In the moments following Mistry’s passing, responses began to come in from all corners of India. Piyush Goyal, the minister of commerce and industry for the union, posted a message of sympathy on Twitter.
“We are startled and very saddened by Cyrus Mistry’s tragic death. One of the bright lights of Indian industry has passed away, but his contributions to the country’s economic development will never be forgotten. My sincere condolences to his family & friends.” tweeted the minister.
Who was Cyrus Mistry?
From 2012 to 2016, Cyrus Pallonji Mistry served as the sixth chairman of the Tata Group, succeeding Ratan Tata. He was only the second person without a Tata last name to hold the company’s leadership.

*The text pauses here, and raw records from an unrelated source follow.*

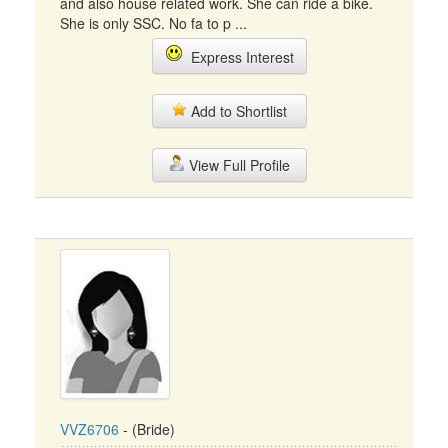
and also house related work. She can ride a bike.
She is only SSC. No fa to p ...
Express Interest
Add to Shortlist
View Full Profile
VVZ6706
- (Bride)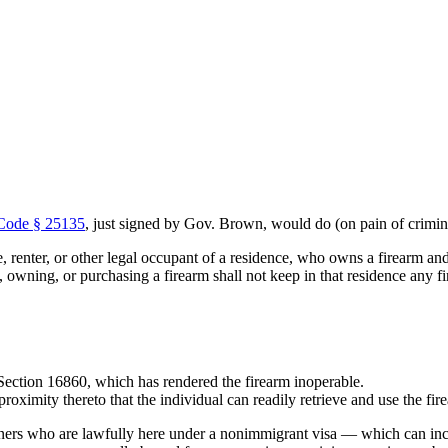
 Code § 25135
, just signed by Gov. Brown, would do (on pain of crim
e, renter, or other legal occupant of a residence, who owns a firearm a
g, owning, or purchasing a firearm shall not keep in that residence any f
 Section 16860, which has rendered the firearm inoperable.
roximity thereto that the individual can readily retrieve and use the fire
igners who are lawfully here under a nonimmigrant visa — which can inc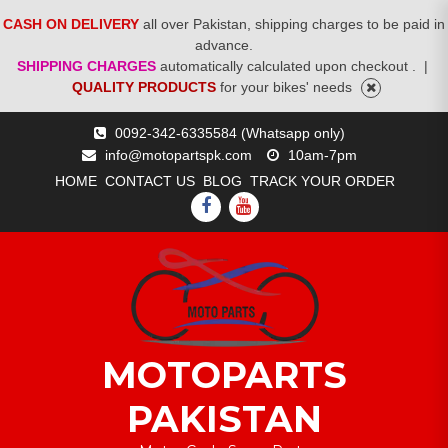
CASH ON DELIVERY
all over Pakistan, shipping charges to be paid in
advance.
SHIPPING CHARGES
automatically calculated upon checkout .
|
QUALITY PRODUCTS
for your bikes' needs
Skip
0092-342-6335584 (Whatsapp only)
to
info@motopartspk.com
10am-7pm
content
HOME
CONTACT US
BLOG
TRACK YOUR ORDER
FACEBOOK
YOUTUBE
MOTOPARTS
PAKISTAN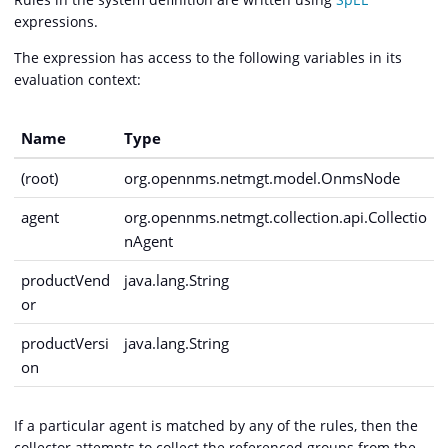
expressions.
The expression has access to the following variables in its
evaluation context:
Name
Type
(root)
org.opennms.netmgt.model.OnmsNode
agent
org.opennms.netmgt.collection.api.Collectio
nAgent
productVend
java.lang.String
or
productVersi
java.lang.String
on
If a particular agent is matched by any of the rules, then the
collector attempts to collect the referenced groups from the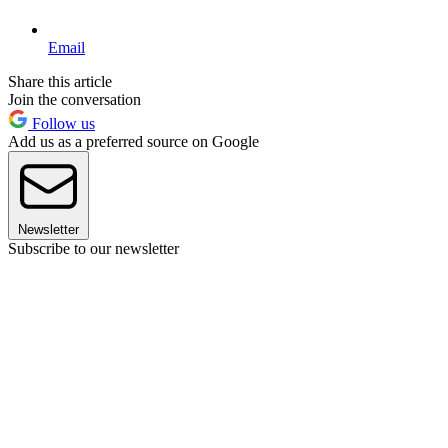
Email
Share this article
Join the conversation
Follow us
Add us as a preferred source on Google
Newsletter
Subscribe to our newsletter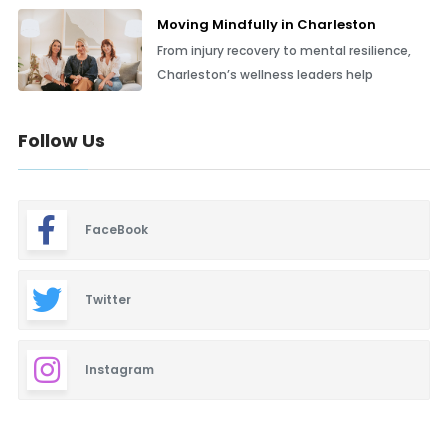
Moving Mindfully in Charleston
From injury recovery to mental resilience,
Charleston’s wellness leaders help
Follow Us
FaceBook
Twitter
Instagram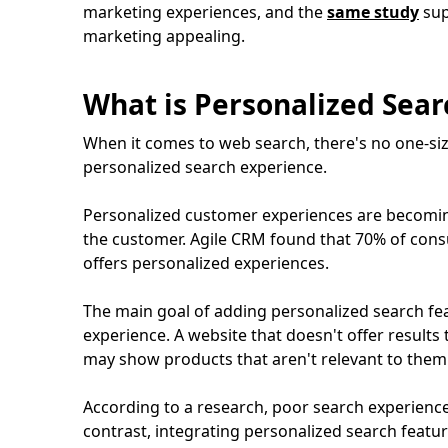
marketing experiences, and the
same study
sup
marketing appealing.
What is Personalized Sea
When it comes to web search, there's no one-size
personalized search experience.
Personalized customer experiences are becomin
the customer. Agile CRM found that 70% of cons
offers personalized experiences.
The main goal of adding personalized search fe
experience. A website that doesn't offer result
may show products that aren't relevant to them 
According to a research, poor search experience
contrast, integrating personalized search featu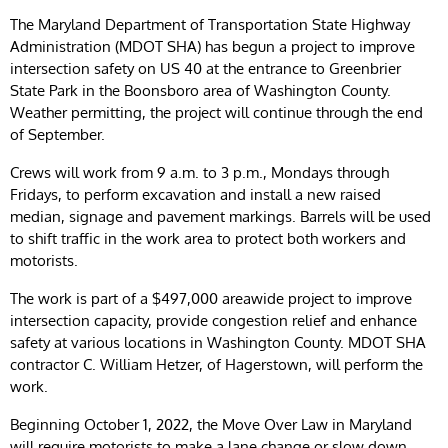
The Maryland Department of Transportation State Highway
Administration (MDOT SHA) has begun a project to improve
intersection safety on US 40 at the entrance to Greenbrier
State Park in the Boonsboro area of Washington County.
Weather permitting, the project will continue through the end
of September.
Crews will work from 9 a.m. to 3 p.m., Mondays through
Fridays, to perform excavation and install a new raised
median, signage and pavement markings. Barrels will be used
to shift traffic in the work area to protect both workers and
motorists.
The work is part of a $497,000 areawide project to improve
intersection capacity, provide congestion relief and enhance
safety at various locations in Washington County. MDOT SHA
contractor C. William Hetzer, of Hagerstown, will perform the
work.
Beginning October 1, 2022, the Move Over Law in Maryland
will require motorists to make a lane change or slow down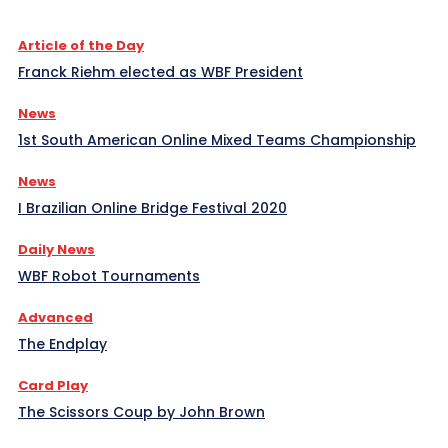
Article of the Day
Franck Riehm elected as WBF President
News
1st South American Online Mixed Teams Championship
News
I Brazilian Online Bridge Festival 2020
Daily News
WBF Robot Tournaments
Advanced
The Endplay
Card Play
The Scissors Coup by John Brown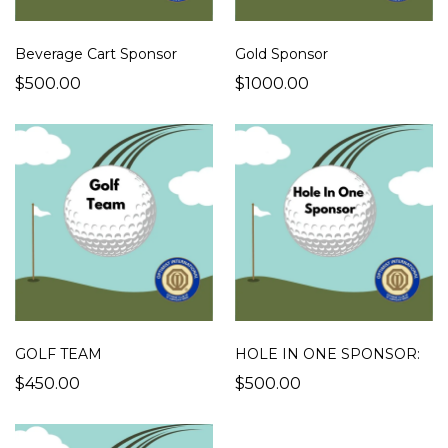
Beverage Cart Sponsor
Gold Sponsor
$500.00
$1000.00
GOLF TEAM
HOLE IN ONE SPONSOR:
$450.00
$500.00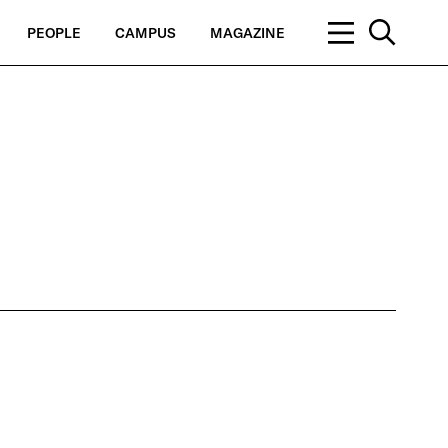
PEOPLE
CAMPUS
MAGAZINE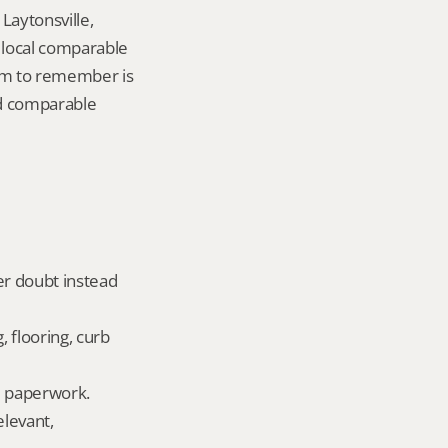
aytonsville, 
local comparable 
tem to remember is 
d comparable 
er doubt instead 
 flooring, curb 
ld paperwork.
levant, 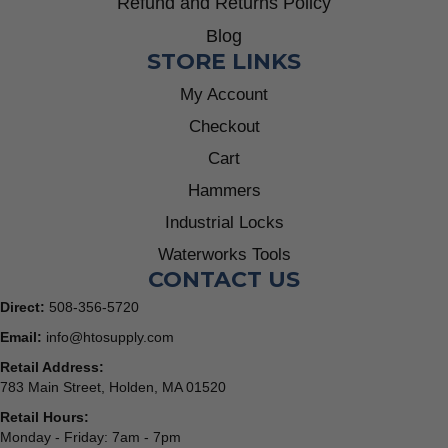
Refund and Returns Policy
Blog
STORE LINKS
My Account
Checkout
Cart
Hammers
Industrial Locks
Waterworks Tools
CONTACT US
Direct:
508-356-5720
Email:
info@htosupply.com
Retail Address:
783 Main Street, Holden, MA 01520
Retail Hours:
Monday - Friday: 7am - 7pm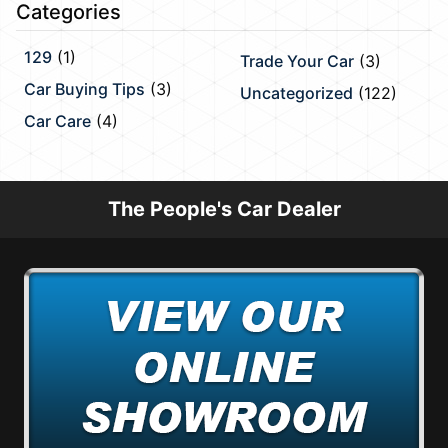
Categories
129
(1)
Trade Your Car
(3)
Car Buying Tips
(3)
Uncategorized
(122)
Car Care
(4)
The People's Car Dealer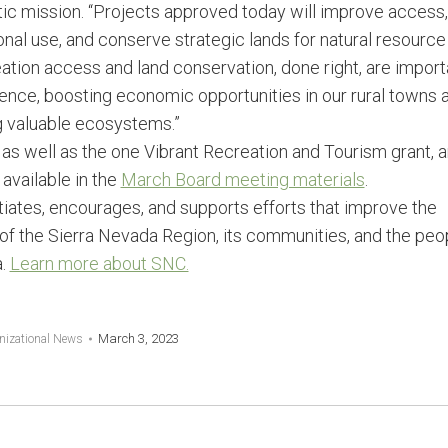
tic mission. “Projects approved today will improve access,
nal use, and conserve strategic lands for natural resource
tion access and land conservation, done right, are import
ience, boosting economic opportunities in our rural towns 
g valuable ecosystems.”
s, as well as the one Vibrant Recreation and Tourism grant, 
 available in the
March Board meeting materials
.
itiates, encourages, and supports efforts that improve the
of the Sierra Nevada Region, its communities, and the peo
a.
Learn more about SNC.
March 3, 2023
nizational News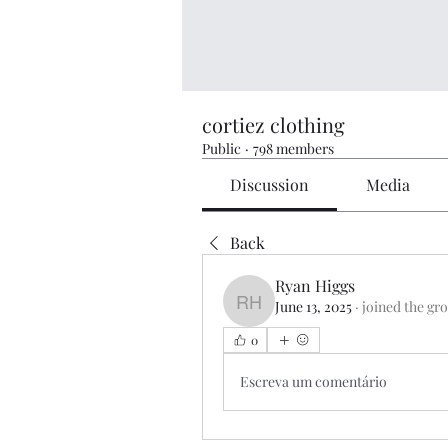
cortiez clothing
Public
·
798 members
Discussion
Media
Back
Ryan Higgs
June 13, 2025
·
joined the gr
Ryan Higgs
0
Escreva um comentário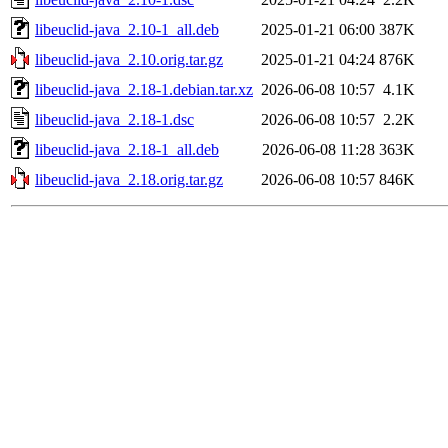
libeuclid-java_2.10-1_all.deb
2025-01-21 06:00
387K
libeuclid-java_2.10.orig.tar.gz
2025-01-21 04:24
876K
libeuclid-java_2.18-1.debian.tar.xz
2026-06-08 10:57
4.1K
libeuclid-java_2.18-1.dsc
2026-06-08 10:57
2.2K
libeuclid-java_2.18-1_all.deb
2026-06-08 11:28
363K
libeuclid-java_2.18.orig.tar.gz
2026-06-08 10:57
846K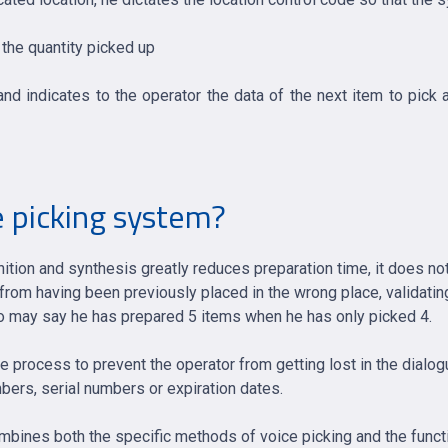
 the quantity picked up
nd indicates to the operator the data of the next item to pick a
 picking system?
ition and synthesis greatly reduces preparation time, it does not
from having been previously placed in the wrong place, validatin
who may say he has prepared 5 items when he has only picked 4.
le process to prevent the operator from getting lost in the dialo
mbers, serial numbers or expiration dates.
ombines both the specific methods of voice picking and the funct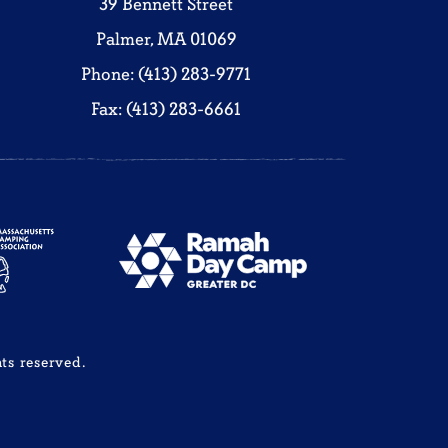
39 Bennett Street
Palmer, MA 01069
Phone: (413) 283-9771
Fax: (413) 283-6661
ts reserved.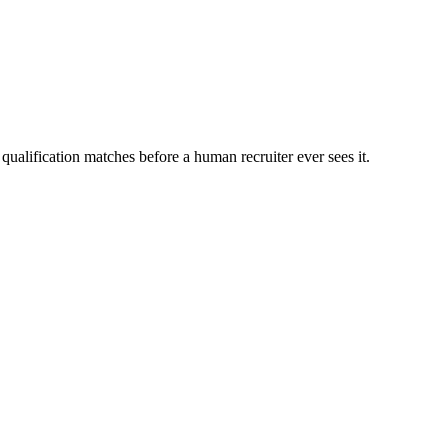
qualification matches before a human recruiter ever sees it.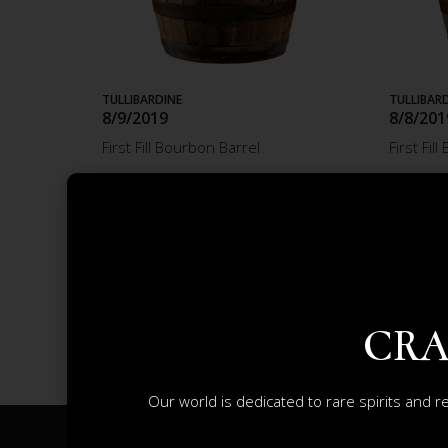
TULLIBARDINE
TULLIBAR
8/9/2019
8/8/201
First Fill Bourbon Barrel
First Fil
£2 598.23
£2 58
ADD TO CART
CRA
Our world is dedicated to rare spirits and r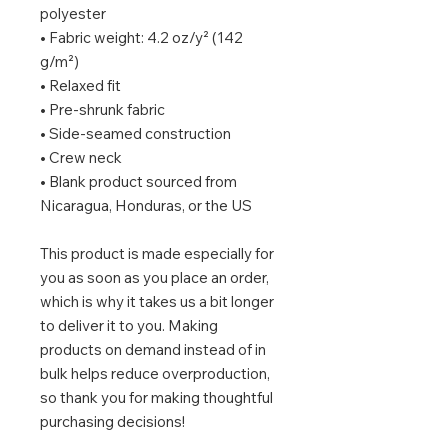
polyester
• Fabric weight: 4.2 oz/y² (142 
g/m²)
• Relaxed fit
• Pre-shrunk fabric
• Side-seamed construction
• Crew neck
• Blank product sourced from 
Nicaragua, Honduras, or the US
This product is made especially for 
you as soon as you place an order, 
which is why it takes us a bit longer 
to deliver it to you. Making 
products on demand instead of in 
bulk helps reduce overproduction, 
so thank you for making thoughtful 
purchasing decisions!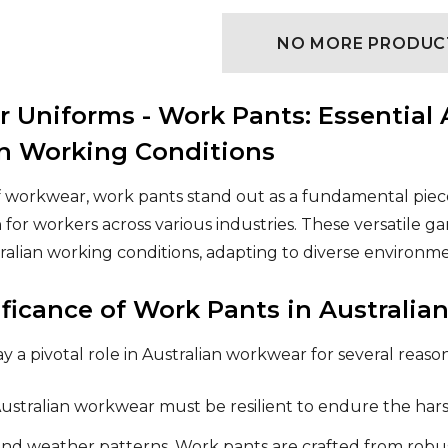
NO MORE PRODUC
 Uniforms - Work Pants: Essential 
an Working Conditions
f workwear, work pants stand out as a fundamental piece 
 for workers across various industries. These versatile 
tralian working conditions, adapting to diverse environ
ificance of Work Pants in Australi
 a pivotal role in Australian workwear for several reason
ustralian workwear must be resilient to endure the harsh
nd weather patterns. Work pants are crafted from robus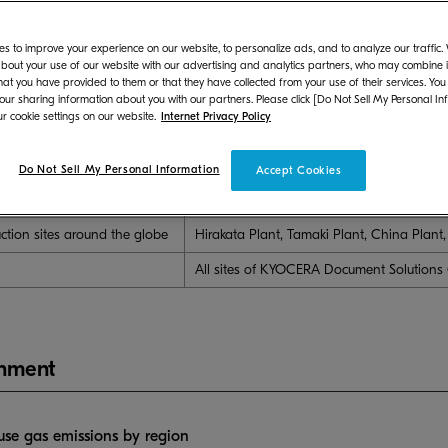
s to improve your experience on our website, to personalize ads, and to analyze our traffic
luded in "Boundary of the Report"
bout your use of our website with our advertising and analytics partners, who may combine it
hat you have provided to them or that they have collected from your use of their services. You
oundary of the Report
Sites included i
 our sharing information about you with our partners. Please click [Do Not Sell My Personal In
r cookie settings on our website.
Internet Privacy Policy
Japan
KYOCERA Document Solutions Global Headq
Minatomirai Research Center
Do Not Sell My Personal Information
Accept Cookies
 in Japan
KYOCERA Document Solutions Global Headq
Minatomirai Research Center, and KYOCE
uction sites around the globe
Hirakata Plant, Tamaki Plant, China Plant
All sites of KYOCERA Document Solutions
onment
se gas emissions by region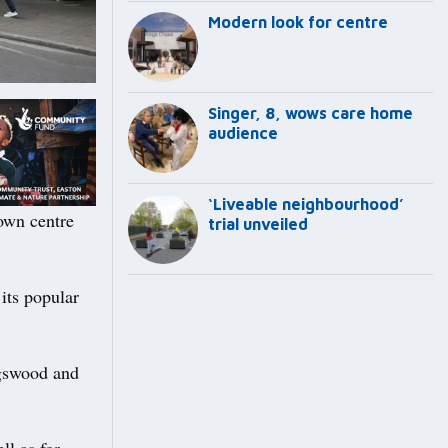
Modern look for centre
Singer, 8, wows care home
audience
‘Liveable neighbourhood’
own centre
trial unveiled
 its popular
ngswood and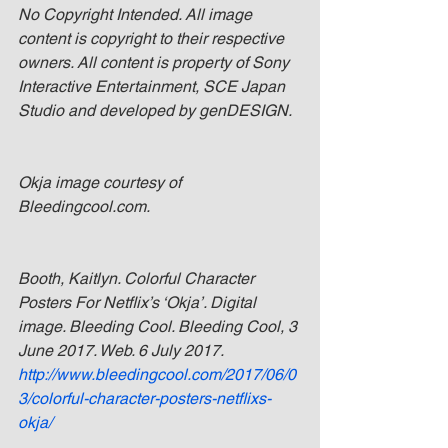
No Copyright Intended. All image 
content is copyright to their respective 
owners. All content is property of Sony 
Interactive Entertainment, SCE Japan 
Studio and developed by genDESIGN.
Okja image courtesy of 
Bleedingcool.com.
Booth, Kaitlyn. Colorful Character 
Posters For Netflix’s ‘Okja’. Digital 
image. Bleeding Cool. Bleeding Cool, 3 
June 2017. Web. 6 July 2017. 
http://www.bleedingcool.com/2017/06/0
3/colorful-character-posters-netflixs-
okja/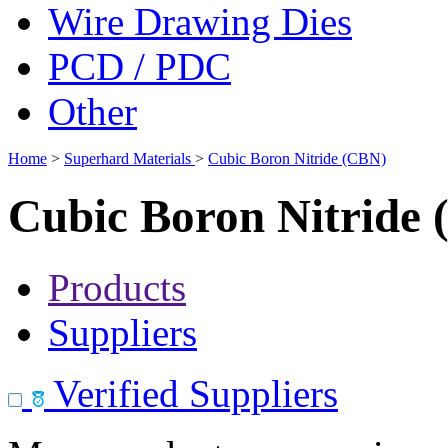
Wire Drawing Dies
PCD / PDC
Other
Home
>
Superhard Materials
>
Cubic Boron Nitride (CBN)
Cubic Boron Nitride
Products
Suppliers
Verified Suppliers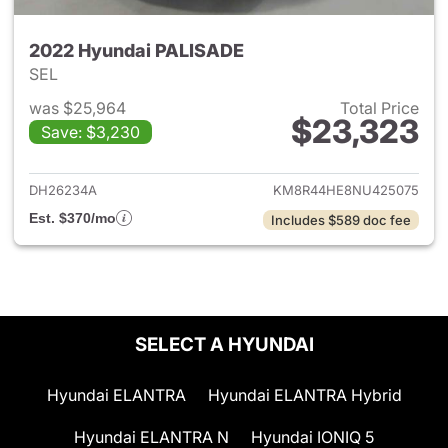
2022 Hyundai PALISADE
SEL
was $25,964
Total Price
$23,323
Save: $3,230
View details for 2022 Hyund
DH26234A
KM8R44HE8NU425075
Est. $370/mo
Includes $589 doc fee
SELECT A HYUNDAI
Hyundai ELANTRA
Hyundai ELANTRA Hybrid
Hyundai ELANTRA N
Hyundai IONIQ 5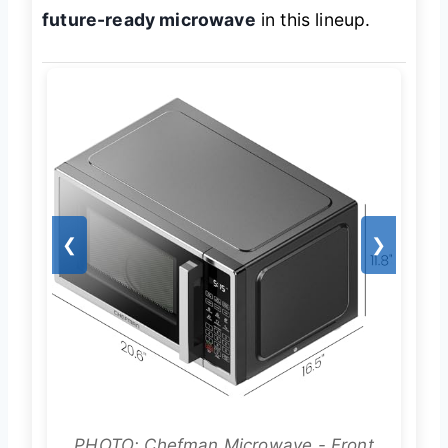
future-ready microwave
in this lineup.
❮
❯
PHOTO: Chefman Microwave - Front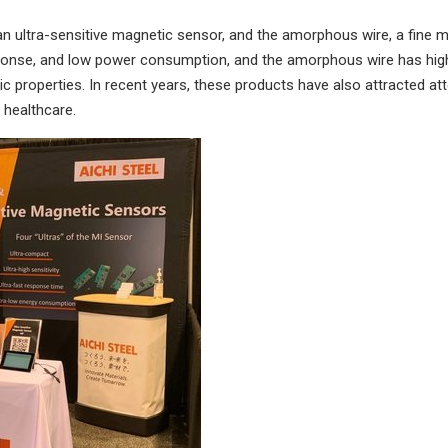
an ultra-sensitive magnetic sensor, and the amorphous wire, a fine m
ponse, and low power consumption, and the amorphous wire has high 
c properties. In recent years, these products have also attracted atte
 healthcare.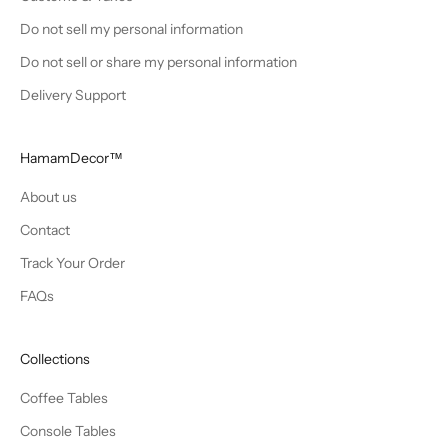
Do not sell my personal information
Do not sell or share my personal information
Delivery Support
HamamDecor™
About us
Contact
Track Your Order
FAQs
Collections
Coffee Tables
Console Tables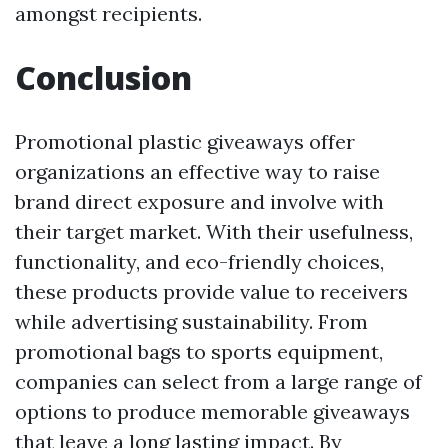
amongst recipients.
Conclusion
Promotional plastic giveaways offer
organizations an effective way to raise
brand direct exposure and involve with
their target market. With their usefulness,
functionality, and eco-friendly choices,
these products provide value to receivers
while advertising sustainability. From
promotional bags to sports equipment,
companies can select from a large range of
options to produce memorable giveaways
that leave a long lasting impact. By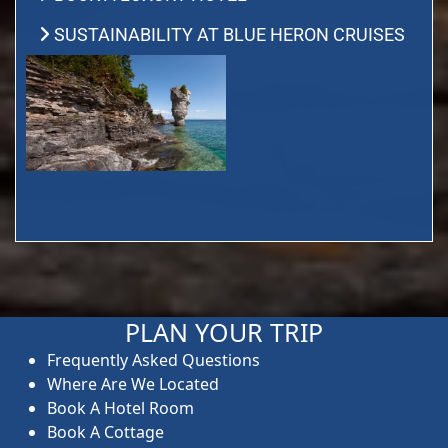
SUSTAINABILITY AT BLUE HERON CRUISES
PLAN YOUR TRIP
Frequently Asked Questions
Where Are We Located
Book A Hotel Room
Book A Cottage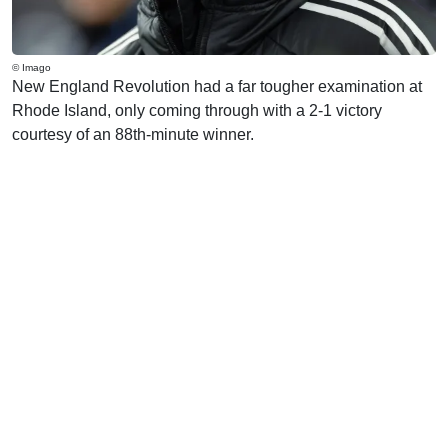
© Imago
New England Revolution had a far tougher examination at
Rhode Island, only coming through with a 2-1 victory
courtesy of an 88th-minute winner.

Mistry was the son of Pallonji Mistry and Patsy Perin Dubash and was raised in a Parsi home in Mumbai. Pallonji was a millionaire businessman in the building industry.
Mistry, a civil engineer who graduated from London’s elite Imperial College, worked at the family’s premier construction company before leaving to join the Tatas. At Tata Industries, Tata Steel, Tata Chemicals, and Tata Motors, he gained commercial experience. And his perseverance paid off because he advanced to the position of director at a number of other businesses, including Shapoorji Pallonji and Co., Forbes Gokak, and United Motors (India).
Mistry’s tenure as chairman of Tata was turbulent, nevertheless. In a boardroom takeover orchestrated by Tata Trusts, which controlled Ratan Tata and owned 66% of Tata Sons, he was ousted from the top administrative position four years later.
Allegations of poor management and the repression of minority shareholder rights caused the disagreement to escalate. The case stayed in courtrooms for years because both sides were interested in it and because it was so widely publicized.
When the Supreme Court concluded in 2021 that Cyrus’s dismissal was valid and backed Tata Sons’ policies regarding minority shareholder rights, the conflict between the boardroom and the courts were finally put to an end.
However, the 70-year partnership between Shapoorji Pallonji Group and Tata Sons ended in discord after the court ruled in favor of Tata in 2021.